[Aim of the task] Print the text of each item line for line, keeping every character, break, and symbol unchanged.
-------
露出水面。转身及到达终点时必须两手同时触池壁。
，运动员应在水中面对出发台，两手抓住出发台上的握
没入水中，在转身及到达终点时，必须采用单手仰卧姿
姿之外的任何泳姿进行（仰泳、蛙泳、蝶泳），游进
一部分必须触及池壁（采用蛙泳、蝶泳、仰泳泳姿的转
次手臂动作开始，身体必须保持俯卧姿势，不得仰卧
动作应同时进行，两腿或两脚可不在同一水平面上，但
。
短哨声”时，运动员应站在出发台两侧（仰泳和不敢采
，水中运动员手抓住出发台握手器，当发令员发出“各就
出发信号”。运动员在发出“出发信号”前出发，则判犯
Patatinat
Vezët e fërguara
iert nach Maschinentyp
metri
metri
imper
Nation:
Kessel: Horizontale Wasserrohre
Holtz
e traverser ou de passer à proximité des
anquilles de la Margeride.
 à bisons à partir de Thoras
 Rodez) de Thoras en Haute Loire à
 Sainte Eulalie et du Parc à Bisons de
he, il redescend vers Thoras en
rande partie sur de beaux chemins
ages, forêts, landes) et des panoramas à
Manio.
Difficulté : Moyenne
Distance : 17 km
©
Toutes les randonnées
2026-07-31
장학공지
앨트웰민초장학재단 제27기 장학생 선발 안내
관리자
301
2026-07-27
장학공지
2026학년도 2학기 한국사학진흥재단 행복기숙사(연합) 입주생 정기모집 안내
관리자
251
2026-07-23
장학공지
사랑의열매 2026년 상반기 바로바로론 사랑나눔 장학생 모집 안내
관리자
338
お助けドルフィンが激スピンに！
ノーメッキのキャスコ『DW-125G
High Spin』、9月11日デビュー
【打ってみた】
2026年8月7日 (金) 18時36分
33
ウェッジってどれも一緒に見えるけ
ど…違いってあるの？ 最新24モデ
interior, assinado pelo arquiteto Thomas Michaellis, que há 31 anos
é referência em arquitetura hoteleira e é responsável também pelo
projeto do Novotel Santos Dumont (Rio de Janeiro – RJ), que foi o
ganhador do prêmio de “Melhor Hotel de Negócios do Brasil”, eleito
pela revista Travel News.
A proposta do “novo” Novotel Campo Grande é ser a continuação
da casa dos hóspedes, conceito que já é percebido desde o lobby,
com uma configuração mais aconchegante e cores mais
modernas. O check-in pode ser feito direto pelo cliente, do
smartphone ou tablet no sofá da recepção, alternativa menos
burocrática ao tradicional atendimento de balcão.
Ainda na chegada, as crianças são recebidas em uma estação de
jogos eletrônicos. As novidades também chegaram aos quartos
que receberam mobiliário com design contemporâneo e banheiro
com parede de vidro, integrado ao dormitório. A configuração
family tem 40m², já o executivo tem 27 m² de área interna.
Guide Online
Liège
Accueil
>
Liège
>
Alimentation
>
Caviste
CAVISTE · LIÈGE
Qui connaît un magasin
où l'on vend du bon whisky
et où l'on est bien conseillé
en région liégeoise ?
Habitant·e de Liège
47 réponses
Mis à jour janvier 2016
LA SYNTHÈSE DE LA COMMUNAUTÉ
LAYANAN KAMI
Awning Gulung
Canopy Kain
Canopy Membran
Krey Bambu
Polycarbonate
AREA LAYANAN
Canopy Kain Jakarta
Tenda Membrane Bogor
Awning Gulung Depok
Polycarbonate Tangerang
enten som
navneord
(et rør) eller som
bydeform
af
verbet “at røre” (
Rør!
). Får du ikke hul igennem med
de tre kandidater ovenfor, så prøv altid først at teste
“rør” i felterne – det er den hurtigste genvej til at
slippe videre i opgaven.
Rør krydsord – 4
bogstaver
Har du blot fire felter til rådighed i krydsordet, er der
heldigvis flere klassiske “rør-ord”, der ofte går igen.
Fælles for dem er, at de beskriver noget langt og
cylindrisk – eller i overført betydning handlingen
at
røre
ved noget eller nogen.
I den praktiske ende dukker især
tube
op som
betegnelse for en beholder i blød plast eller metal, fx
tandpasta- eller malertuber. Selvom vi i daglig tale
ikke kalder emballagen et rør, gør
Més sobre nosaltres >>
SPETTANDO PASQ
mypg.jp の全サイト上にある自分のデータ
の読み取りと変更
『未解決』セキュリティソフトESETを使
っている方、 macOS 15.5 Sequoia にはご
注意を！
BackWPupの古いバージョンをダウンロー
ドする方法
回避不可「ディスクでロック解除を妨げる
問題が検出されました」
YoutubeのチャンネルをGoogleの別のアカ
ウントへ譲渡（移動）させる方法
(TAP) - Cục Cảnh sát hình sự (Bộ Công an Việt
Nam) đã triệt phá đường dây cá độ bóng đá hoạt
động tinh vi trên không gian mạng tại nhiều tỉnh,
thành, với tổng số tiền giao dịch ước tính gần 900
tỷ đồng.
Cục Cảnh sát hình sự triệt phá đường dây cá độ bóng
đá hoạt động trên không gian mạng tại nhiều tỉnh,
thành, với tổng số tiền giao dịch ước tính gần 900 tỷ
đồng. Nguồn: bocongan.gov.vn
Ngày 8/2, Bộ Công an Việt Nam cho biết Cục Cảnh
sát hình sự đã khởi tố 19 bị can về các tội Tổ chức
-------
[Exercise result]
露出水面。转身及到达终点时必须两手同时触池壁。
，运动员应在水中面对出发台，两手抓住出发台上的握
没入水中，在转身及到达终点时，必须采用单手仰卧姿
姿之外的任何泳姿进行（仰泳、蛙泳、蝶泳），游进
一部分必须触及池壁（采用蛙泳、蝶泳、仰泳泳姿的转
次手臂动作开始，身体必须保持俯卧姿势，不得仰卧
动作应同时进行，两腿或两脚可不在同一水平面上，但
。
短哨声”时，运动员应站在出发台两侧（仰泳和不敢采
，水中运动员手抓住出发台握手器，当发令员发出“各就
出发信号”。运动员在发出“出发信号”前出发，则判犯
Patatinat
Vezët e fërguara
iert nach Maschinentyp
metri
metri
imper
Nation:
Kessel: Horizontale Wasserrohre
Holtz
e traverser ou de passer à proximité des
anquilles de la Margeride.
 à bisons à partir de Thoras
 Rodez) de Thoras en Haute Loire à
 Sainte Eulalie et du Parc à Bisons de
he, il redescend vers Thoras en
rande partie sur de beaux chemins
ages, forêts, landes) et des panoramas à
Manio.
Difficulté : Moyenne
Distance : 17 km
©
Toutes les randonnées
2026-07-31
장학공지
앨트웰민초장학재단 제27기 장학생 선발 안내
관리자
301
2026-07-27
장학공지
2026학년도 2학기 한국사학진흥재단 행복기숙사(연합) 입주생 정기모집 안내
관리자
251
2026-07-23
장학공지
사랑의열매 2026년 상반기 바로바로론 사랑나눔 장학생 모집 안내
관리자
338
お助けドルフィンが激スピンに！
ノーメッキのキャスコ『DW-125G
High Spin』、9月11日デビュー
【打ってみた】
2026年8月7日 (金) 18時36分
33
ウェッジってどれも一緒に見えるけ
ど…違いってあるの？ 最新24モデ
interior, assinado pelo arquiteto Thomas Michaellis, que há 31 anos
é referência em arquitetura hoteleira e é responsável também pelo
projeto do Novotel Santos Dumont (Rio de Janeiro – RJ), que foi o
ganhador do prêmio de “Melhor Hotel de Negócios do Brasil”, eleito
pela revista Travel News.
A proposta do “novo” Novotel Campo Grande é ser a continuação
da casa dos hóspedes, conceito que já é percebido desde o lobby,
com uma configuração mais aconchegante e cores mais
modernas. O check-in pode ser feito direto pelo cliente, do
smartphone ou tablet no sofá da recepção, alternativa menos
burocrática ao tradicional atendimento de balcão.
Ainda na chegada, as crianças são recebidas em uma estação de
jogos eletrônicos. As novidades também chegaram aos quartos
que receberam mobiliário com design contemporâneo e banheiro
com parede de vidro, integrado ao dormitório. A configuração
family tem 40m², já o executivo tem 27 m² de área interna.
Guide Online
Liège
Accueil
>
Liège
>
Alimentation
>
Caviste
CAVISTE · LIÈGE
Qui connaît un magasin
où l'on vend du bon whisky
et où l'on est bien conseillé
en région liégeoise ?
Habitant·e de Liège
47 réponses
Mis à jour janvier 2016
LA SYNTHÈSE DE LA COMMUNAUTÉ
LAYANAN KAMI
Awning Gulung
Canopy Kain
Canopy Membran
Krey Bambu
Polycarbonate
AREA LAYANAN
Canopy Kain Jakarta
Tenda Membrane Bogor
Awning Gulung Depok
Polycarbonate Tangerang
enten som
navneord
(et rør) eller som
bydeform
af
verbet “at røre” (
Rør!
). Får du ikke hul igennem med
de tre kandidater ovenfor, så prøv altid først at teste
“rør” i felterne – det er den hurtigste genvej til at
slippe videre i opgaven.
Rør krydsord – 4
bogstaver
Har du blot fire felter til rådighed i krydsordet, er der
heldigvis flere klassiske “rør-ord”, der ofte går igen.
Fælles for dem er, at de beskriver noget langt og
cylindrisk – eller i overført betydning handlingen
at
røre
ved noget eller nogen.
I den praktiske ende dukker især
tube
op som
betegnelse for en beholder i blød plast eller metal, fx
tandpasta- eller malertuber. Selvom vi i daglig tale
ikke kalder emballagen et rør, gør
Més sobre nosaltres >>
SPETTANDO PASQ
mypg.jp の全サイト上にある自分のデータ
の読み取りと変更
『未解決』セキュリティソフトESETを使
っている方、 macOS 15.5 Sequoia にはご
注意を！
BackWPupの古いバージョンをダウンロー
ドする方法
回避不可「ディスクでロック解除を妨げる
問題が検出されました」
YoutubeのチャンネルをGoogleの別のアカ
ウントへ譲渡（移動）させる方法
(TAP) - Cục Cảnh sát hình sự (Bộ Công an Việt
Nam) đã triệt phá đường dây cá độ bóng đá hoạt
động tinh vi trên không gian mạng tại nhiều tỉnh,
thành, với tổng số tiền giao dịch ước tính gần 900
tỷ đồng.
Cục Cảnh sát hình sự triệt phá đường dây cá độ bóng
đá hoạt động trên không gian mạng tại nhiều tỉnh,
thành, với tổng số tiền giao dịch ước tính gần 900 tỷ
đồng. Nguồn: bocongan.gov.vn
Ngày 8/2, Bộ Công an Việt Nam cho biết Cục Cảnh
sát hình sự đã khởi tố 19 bị can về các tội Tổ chức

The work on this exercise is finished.